My father spoke to me after that speech, and his normal voice had returned – monotonous, nonchalant voice that others have said I have. He stopped me before I got into the car and asked what I thought about what he had said. I saw fear looking back at me, and I knew then why my father had kept these secrets from me for so long. In his eyes, I saw years of tension and exhaustion. I examined the bags under his eyes and the permanent furrow in his brow, and I knew that my father had been afraid I would see him differently if I knew these horrendous realities about his life.
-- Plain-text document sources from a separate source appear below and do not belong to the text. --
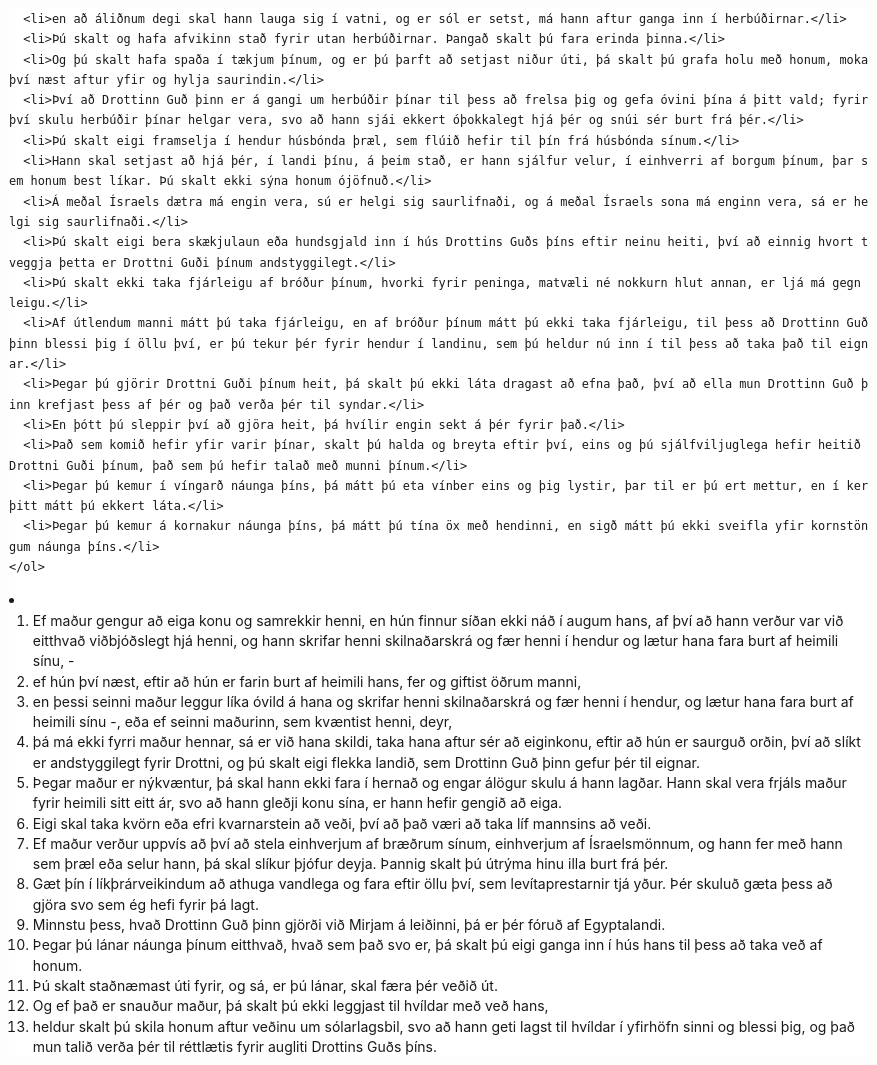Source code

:       <li>en að áliðnum degi skal hann lauga sig í vatni, og er sól er setst, má hann aftur ganga inn í herbúðirnar.</li>
      <li>Þú skalt og hafa afvikinn stað fyrir utan herbúðirnar. Þangað skalt þú fara erinda þinna.</li>
      <li>Og þú skalt hafa spaða í tækjum þínum, og er þú þarft að setjast niður úti, þá skalt þú grafa holu með honum, moka því næst aftur yfir og hylja saurindin.</li>
      <li>Því að Drottinn Guð þinn er á gangi um herbúðir þínar til þess að frelsa þig og gefa óvini þína á þitt vald; fyrir því skulu herbúðir þínar helgar vera, svo að hann sjái ekkert óþokkalegt hjá þér og snúi sér burt frá þér.</li>
      <li>Þú skalt eigi framselja í hendur húsbónda þræl, sem flúið hefir til þín frá húsbónda sínum.</li>
      <li>Hann skal setjast að hjá þér, í landi þínu, á þeim stað, er hann sjálfur velur, í einhverri af borgum þínum, þar sem honum best líkar. Þú skalt ekki sýna honum ójöfnuð.</li>
      <li>Á meðal Ísraels dætra má engin vera, sú er helgi sig saurlifnaði, og á meðal Ísraels sona má enginn vera, sá er helgi sig saurlifnaði.</li>
      <li>Þú skalt eigi bera skækjulaun eða hundsgjald inn í hús Drottins Guðs þíns eftir neinu heiti, því að einnig hvort tveggja þetta er Drottni Guði þínum andstyggilegt.</li>
      <li>Þú skalt ekki taka fjárleigu af bróður þínum, hvorki fyrir peninga, matvæli né nokkurn hlut annan, er ljá má gegn leigu.</li>
      <li>Af útlendum manni mátt þú taka fjárleigu, en af bróður þínum mátt þú ekki taka fjárleigu, til þess að Drottinn Guð þinn blessi þig í öllu því, er þú tekur þér fyrir hendur í landinu, sem þú heldur nú inn í til þess að taka það til eignar.</li>
      <li>Þegar þú gjörir Drottni Guði þínum heit, þá skalt þú ekki láta dragast að efna það, því að ella mun Drottinn Guð þinn krefjast þess af þér og það verða þér til syndar.</li>
      <li>En þótt þú sleppir því að gjöra heit, þá hvílir engin sekt á þér fyrir það.</li>
      <li>Það sem komið hefir yfir varir þínar, skalt þú halda og breyta eftir því, eins og þú sjálfviljuglega hefir heitið Drottni Guði þínum, það sem þú hefir talað með munni þínum.</li>
      <li>Þegar þú kemur í víngarð náunga þíns, þá mátt þú eta vínber eins og þig lystir, þar til er þú ert mettur, en í ker þitt mátt þú ekkert láta.</li>
      <li>Þegar þú kemur á kornakur náunga þíns, þá mátt þú tína öx með hendinni, en sigð mátt þú ekki sveifla yfir kornstöngum náunga þíns.</li>
    </ol>
  </li>
  <li>
    <ol>
      <li>Ef maður gengur að eiga konu og samrekkir henni, en hún finnur síðan ekki náð í augum hans, af því að hann verður var við eitthvað viðbjóðslegt hjá henni, og hann skrifar henni skilnaðarskrá og fær henni í hendur og lætur hana fara burt af heimili sínu, -</li>
      <li>ef hún því næst, eftir að hún er farin burt af heimili hans, fer og giftist öðrum manni,</li>
      <li>en þessi seinni maður leggur líka óvild á hana og skrifar henni skilnaðarskrá og fær henni í hendur, og lætur hana fara burt af heimili sínu -, eða ef seinni maðurinn, sem kvæntist henni, deyr,</li>
      <li>þá má ekki fyrri maður hennar, sá er við hana skildi, taka hana aftur sér að eiginkonu, eftir að hún er saurguð orðin, því að slíkt er andstyggilegt fyrir Drottni, og þú skalt eigi flekka landið, sem Drottinn Guð þinn gefur þér til eignar.</li>
      <li>Þegar maður er nýkvæntur, þá skal hann ekki fara í hernað og engar álögur skulu á hann lagðar. Hann skal vera frjáls maður fyrir heimili sitt eitt ár, svo að hann gleðji konu sína, er hann hefir gengið að eiga.</li>
      <li>Eigi skal taka kvörn eða efri kvarnarstein að veði, því að það væri að taka líf mannsins að veði.</li>
      <li>Ef maður verður uppvís að því að stela einhverjum af bræðrum sínum, einhverjum af Ísraelsmönnum, og hann fer með hann sem þræl eða selur hann, þá skal slíkur þjófur deyja. Þannig skalt þú útrýma hinu illa burt frá þér.</li>
      <li>Gæt þín í líkþrárveikindum að athuga vandlega og fara eftir öllu því, sem levítaprestarnir tjá yður. Þér skuluð gæta þess að gjöra svo sem ég hefi fyrir þá lagt.</li>
      <li>Minnstu þess, hvað Drottinn Guð þinn gjörði við Mirjam á leiðinni, þá er þér fóruð af Egyptalandi.</li>
      <li>Þegar þú lánar náunga þínum eitthvað, hvað sem það svo er, þá skalt þú eigi ganga inn í hús hans til þess að taka veð af honum.</li>
      <li>Þú skalt staðnæmast úti fyrir, og sá, er þú lánar, skal færa þér veðið út.</li>
      <li>Og ef það er snauður maður, þá skalt þú ekki leggjast til hvíldar með veð hans,</li>
      <li>heldur skalt þú skila honum aftur veðinu um sólarlagsbil, svo að hann geti lagst til hvíldar í yfirhöfn sinni og blessi þig, og það mun talið verða þér til réttlætis fyrir augliti Drottins Guðs þíns.</li>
To be honest, I did see him differently, but not as a coward or a failure like he feared. My father and I communicate mostly in grunts and incomplete sentences, so I responded simply, “I had no idea.” I left it at that, but my mind had much more to say. I slumped in the seat, looked out the window, and thought that I had never been more proud of anyone in my entire life. I was honored to be in the presence of a person who had been through so much and survived to tell the tale. I was amazed by my father’s strength.

We sat like that for a few minutes, going neither forwards nor backwards, and I felt a sad sort of comfort knowing that somewhere I possess his strength within me.